The World Health Organization (WHO) states that "Nearly 1 in 3 women — estimated 840 million globally — have experienced partner or sexual violence during their lifetime, a figure that has barely changed since 2000. In the last 12 months alone, 316 million women — 11% of those aged 15 or older — were subjected to physical or sexual violence by an intimate partner. Progress on reducing intimate partner violence has been painfully slow, with only 0.2% annual decline over the past two decades."
The Global Gender Gap Report 2024 shows that in India, the National Crime Records Bureau (NCRB) recorded more than 365,000 acts of violence against women in 2022. Of these, as many as 38% of the cases were cruelty by a husband or relative. These figures demonstrate the high likelihood of women facing violence within their own homes from spouses and relatives. Additionally, evidence from National Family Health Survey (NFHS)-5 (2020–21) indicates that women in rural areas of India experience a higher prevalence of domestic violence (DV) compared to women in urban areas, raising critical concerns about the ability of rural women to access timely and appropriate support.
In India, while institutional support services for women experiencing violence — such as One-Stop Centres, Bharosa Cells, legal aid, and counselling services — are available, these services are largely concentrated in urban areas. Women survivors of DV, particularly from rural settings, face multiple barriers in accessing these services, including limited awareness, restricted mobility, distance from service locations, and social and familial constraints. This underscores the urgent need to strengthen facility- and community-level responses within the public health system to bridge existing access gaps for survivors of violence.
Are women survivors of DV in rural areas able to have their safety assured during emergencies and crises? MASUM–CEHAT's Udaan Project, implemented in collaboration with the District Health Department, Chhatrapati Sambhajinagar, seeks to bridge this critical gap by improving women survivors' access to support services through community health workers, particularly ASHAs. In one such case, with the help of a community health worker, the survivor was able to safely leave her marital home in a crisis — highlighting the critical role of strengthened facility and community-level responses in ensuring safety for rural women.
At a rural Sub-Centre located in the Udaan Project's intervention block, the community health worker (ASHA) was able to address one such survivor's needs. The survivor, 30, married a couple of years ago, was seen hiding in a far corner of the Sub-Centre looking terrified and disturbed. The woman's disturbed state alerted the ASHA about the need to provide help.
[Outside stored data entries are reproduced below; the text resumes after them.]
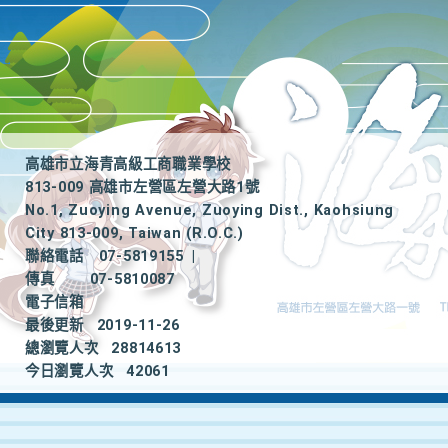
高雄市立海青高級工商職業學校
813-009 高雄市左營區左營大路1號
No.1, Zuoying Avenue, Zuoying Dist., Kaohsiung
City 813-009, Taiwan (R.O.C.)
聯絡電話
07-5819155
|
傳真
07-5810087
電子信箱
最後更新
2019-11-26
總瀏覽人次
28814613
今日瀏覽人次
42061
Accordingly, the ASHA persisted in talking to the woman and making her open up. The ASHA was able to gain the survivor's trust and learned about the physical, mental, and emotional abuse her alcoholic husband was perpetrating. The woman had no children so far. The woman perceived a threat to her life at her marital home and was unwilling to go back there. Instead, she wanted to return to her parental home which was some distance away. However, she did not have her parents' contact number. It was with the ASHA's efforts that a local relative's name was obtained after talking to the survivor at length. In the absence of the local relative's address and contact number, the ASHA had to enlist the support of certain community contacts in the village to trace the local relatives. These relatives in turn had the contact information of the survivor's parents. The survivor's parents were duly contacted and the woman was able to call her parents on phone. The parents were able to reach the Sub-Centre within a few hours and, in the interim, the survivor was taken care of in terms of treating her injuries, providing her with food, and emotionally supporting her in this crisis situation.
Although told about options like the Bharosa Cell for joint counselling and the Sakhi Centre which provides shelter, the survivor preferred to inform her parents. The ASHA had provided her information on the services of a Protection Officer as well.
After the arrival of her parents, when they learned about the spousal abuse, they immediately wanted to lodge a police complaint against the abusive husband. Even in this regard, the ASHA was able to provide necessary contact information and even accompanied the family to lodge a complaint.
This demonstrates that with proper training and capacity building, the health facility, its staff, and community workers affiliated with it — can play a vital role in response to DV and provide the safe space that a DV survivor can access in crucial times.